2016 was a perplexing and wonderful year for those of us who love great television.

Despite what was going on in politics and news, entertainment television surpassed itself this year with the sheer number of new TV shows that were good or better. But, in an odd way, that has become a different problem.

There's so much great content, it's tough to remember the days when much of television was truly terrible.

Viewers are drowning in content, coming at them from every device in their home, and much of it is very good. There's so much great content, it's tough to remember the days when much of television was truly terrible — not just predictable or formulaic, but so limited in its ambition that it wasn't even good conventional entertainment.

There was, for instance, a UPN show back in the '90s called the Secret Diary of Desmond Pfeiffer, about a black butler who worked in the Civil War-era White House. Who the network insisted wasn't a slave. And it was a comedy. That actually happened.

= AIM =
Answer these questions about the piece on 2016 television:
(a) Which year does the piece call perplexing and wonderful for lovers of great television?
(b) Which network aired the Secret Diary of Desmond Pfeiffer?
(c) Where did the butler in that show work?
Answer from the text alone.

= DATA SHOWN =
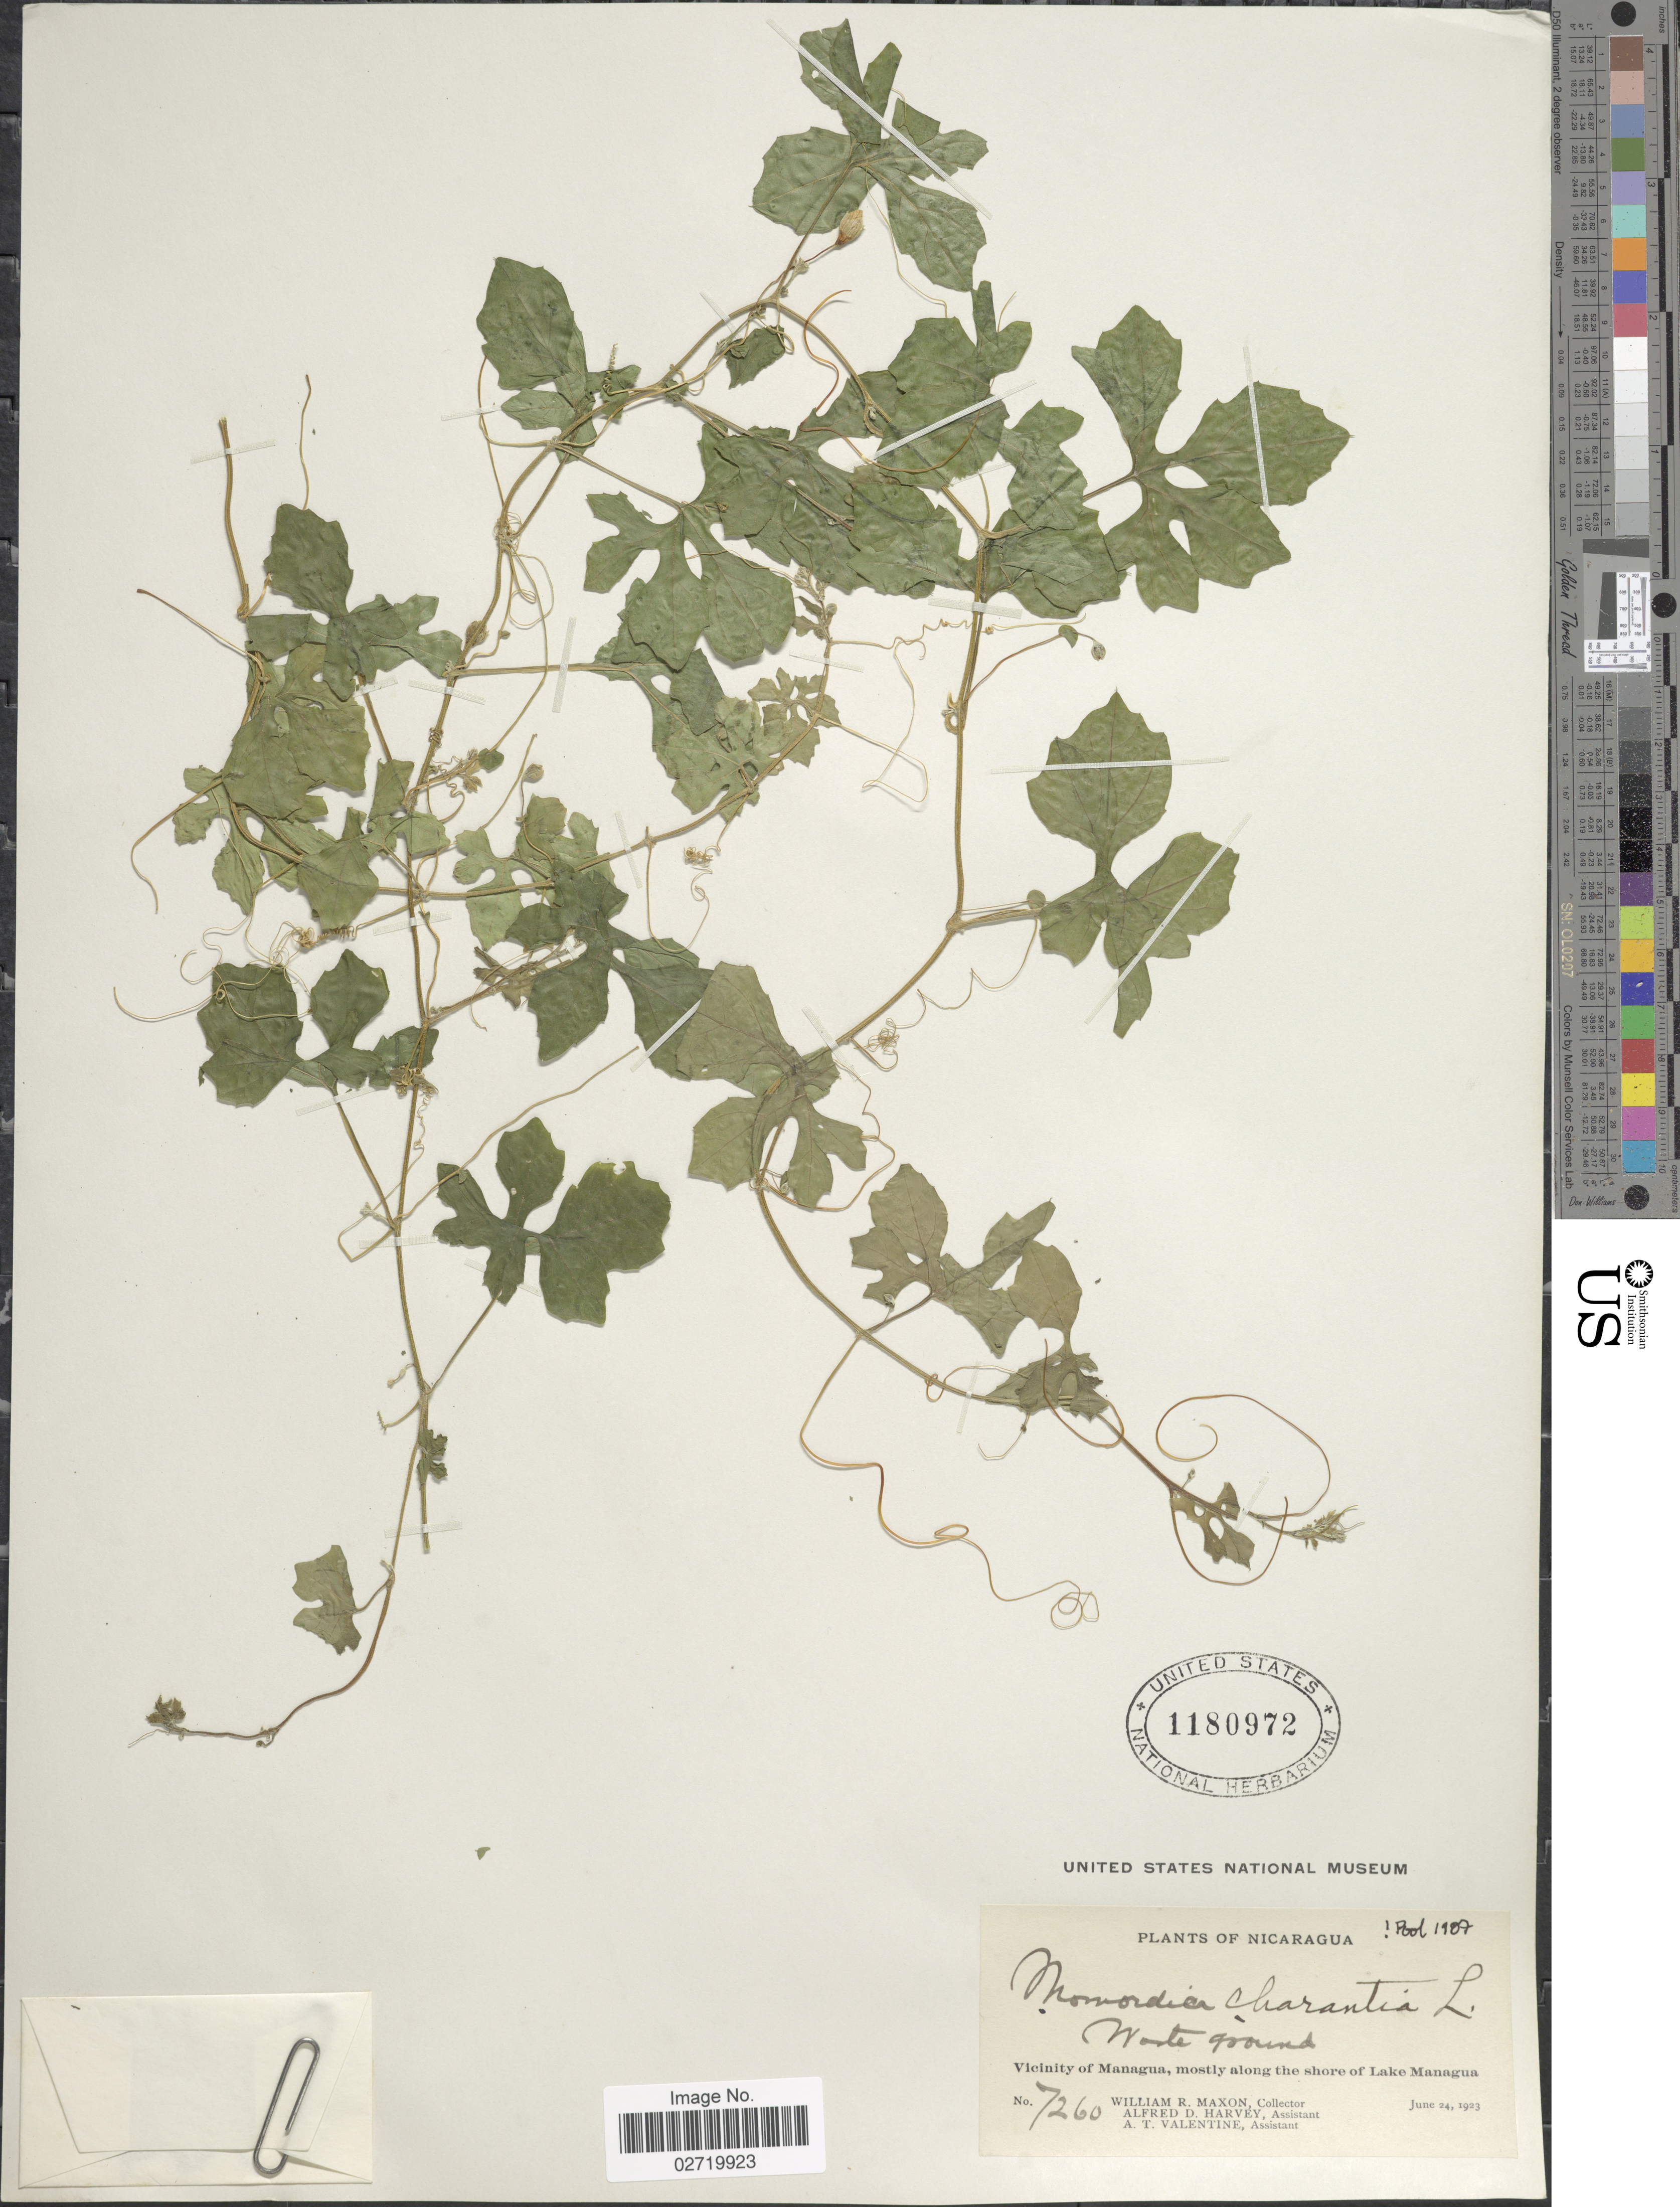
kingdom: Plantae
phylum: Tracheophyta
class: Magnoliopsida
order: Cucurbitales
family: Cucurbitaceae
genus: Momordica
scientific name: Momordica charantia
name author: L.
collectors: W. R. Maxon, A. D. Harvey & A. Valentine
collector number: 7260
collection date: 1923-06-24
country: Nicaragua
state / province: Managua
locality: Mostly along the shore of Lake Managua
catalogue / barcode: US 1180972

= SOLUTION TO THIS PROBLEM =
(a) 2016
(b) UPN
(c) In the Civil War-era White House